- [Task details]:
Revise everything from the line containing "collection date: 1948-07-21" down to the end of the records, putting "collection site" in place of "locality" and leaving all else as it is.

- [Record set]:
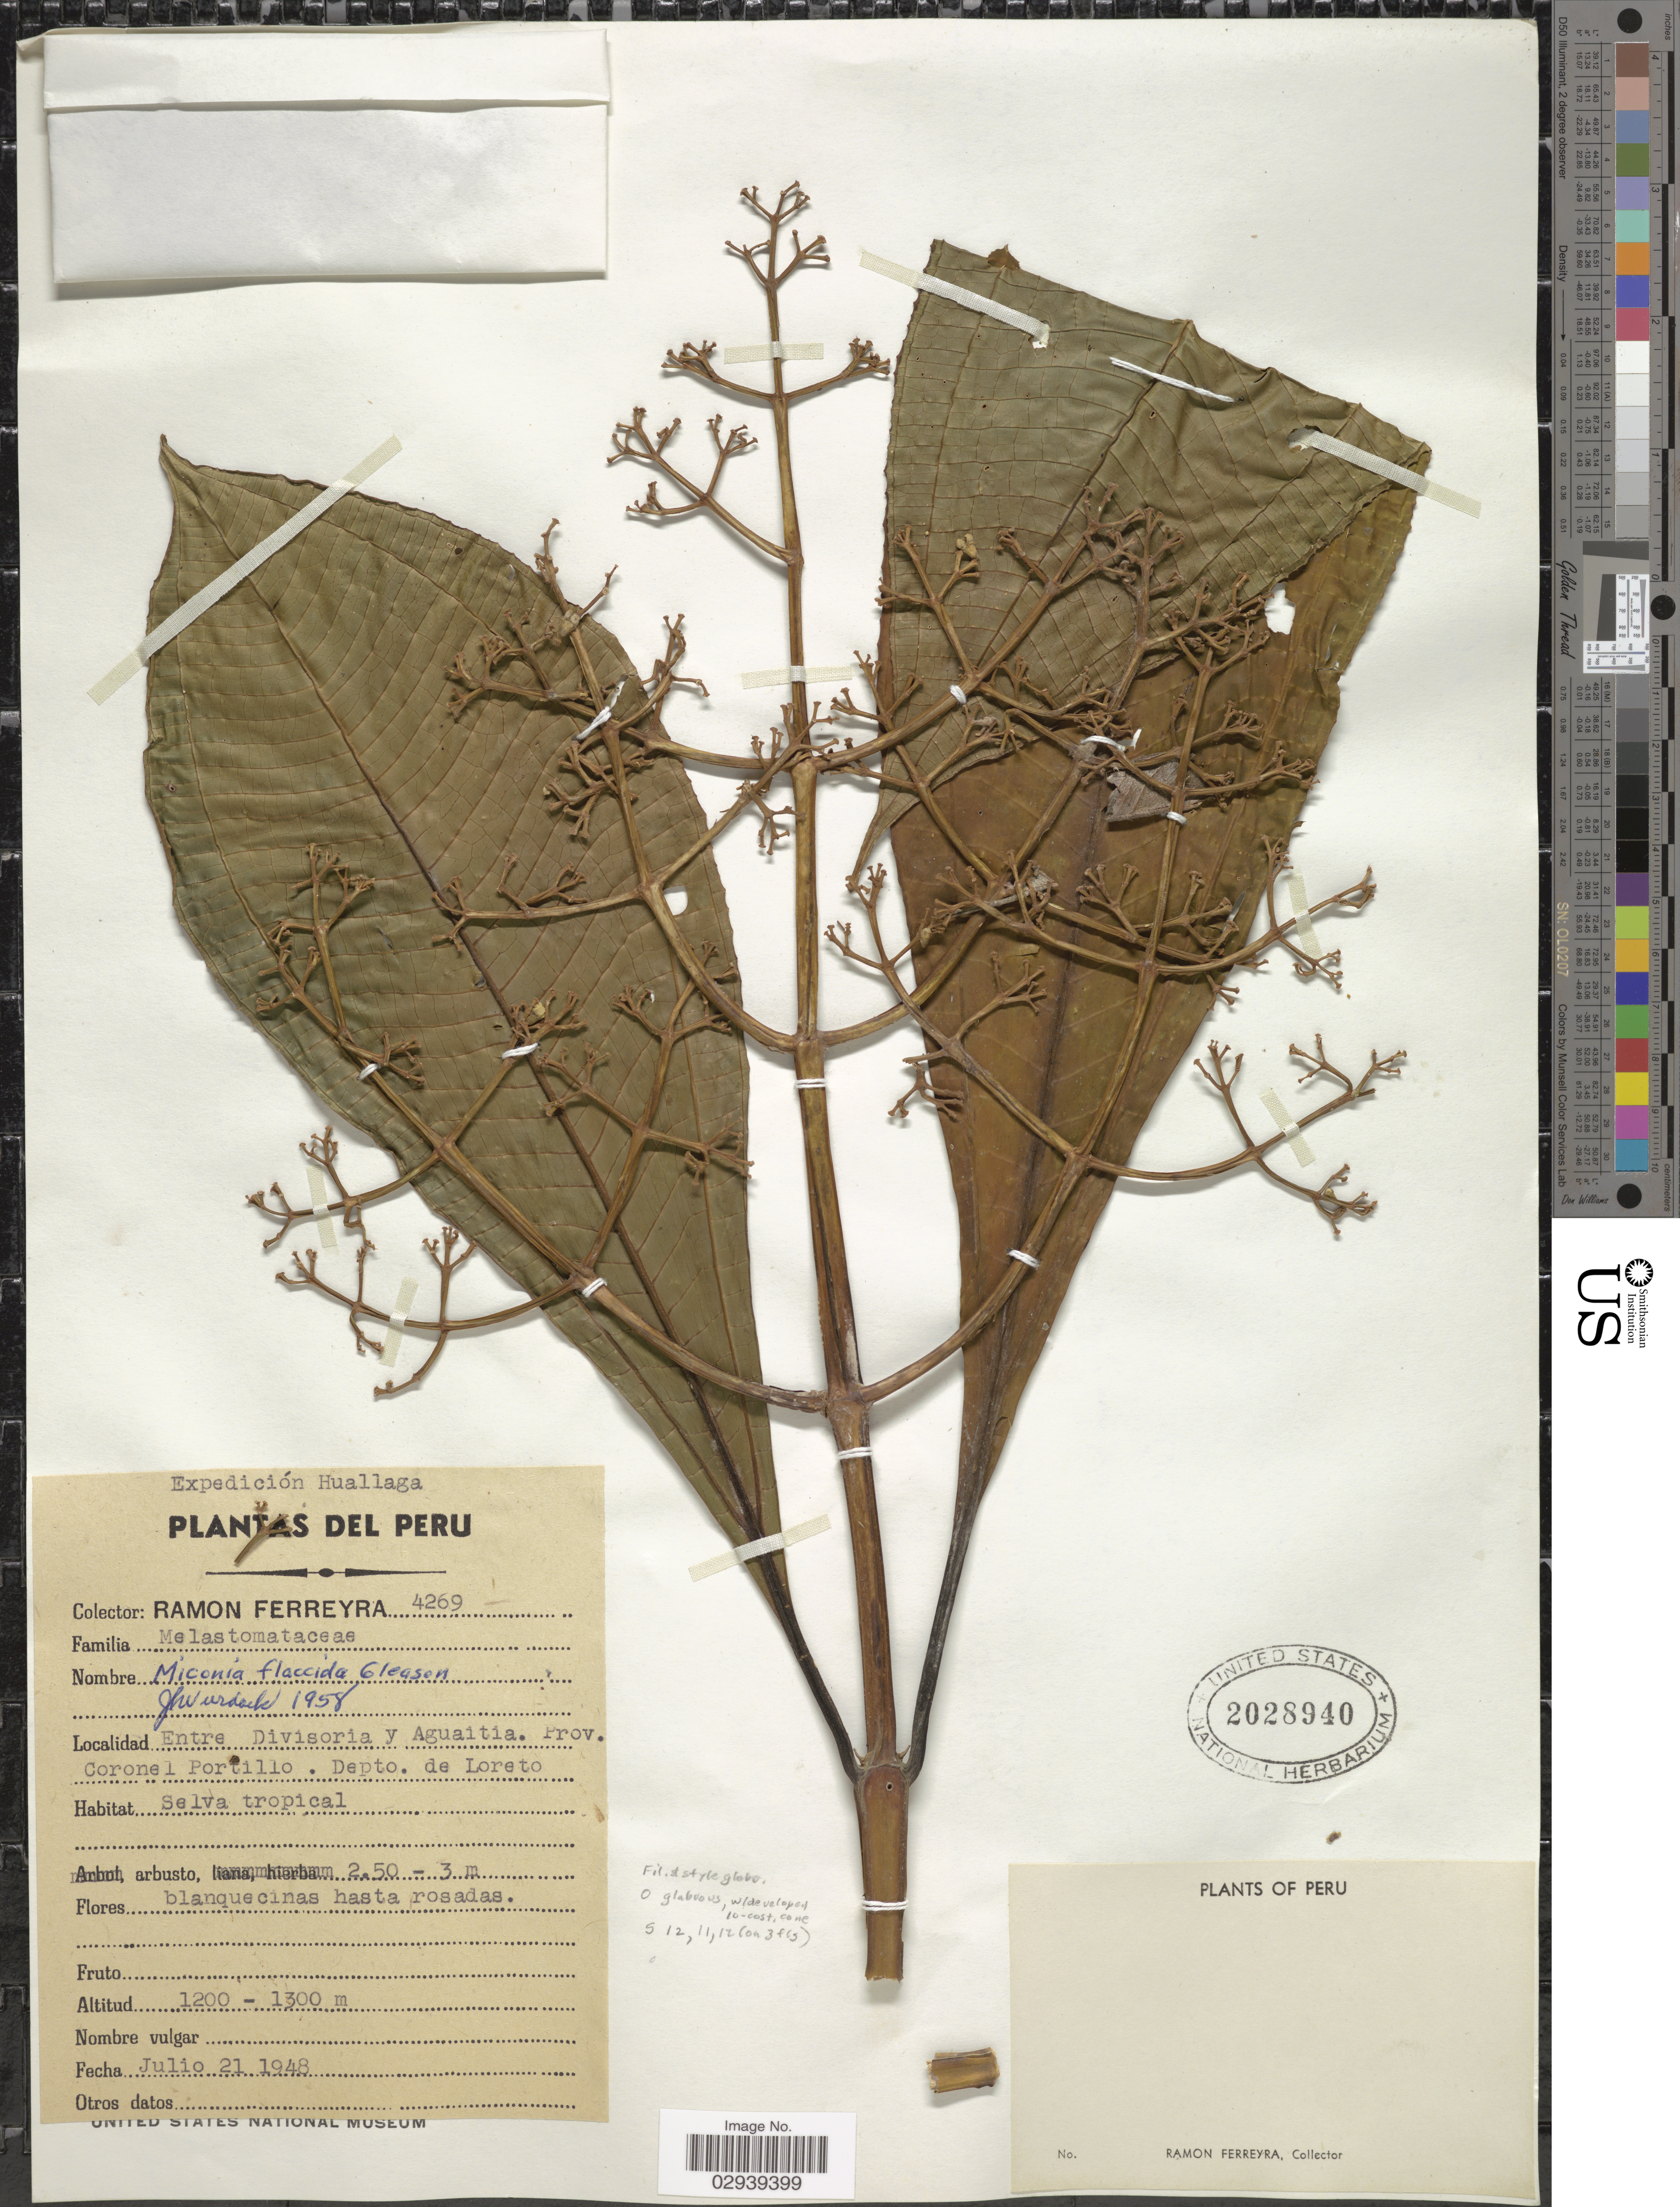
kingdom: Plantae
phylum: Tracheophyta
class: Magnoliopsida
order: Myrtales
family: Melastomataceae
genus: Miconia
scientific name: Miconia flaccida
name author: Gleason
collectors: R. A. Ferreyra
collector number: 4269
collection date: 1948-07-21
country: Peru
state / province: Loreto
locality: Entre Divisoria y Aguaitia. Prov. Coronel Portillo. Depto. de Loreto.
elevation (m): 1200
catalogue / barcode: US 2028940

- [Problem solution]:
collection date: 1948-07-21
country: Peru
state / province: Loreto
collection site: Entre Divisoria y Aguaitia. Prov. Coronel Portillo. Depto. de Loreto.
elevation (m): 1200
catalogue / barcode: US 2028940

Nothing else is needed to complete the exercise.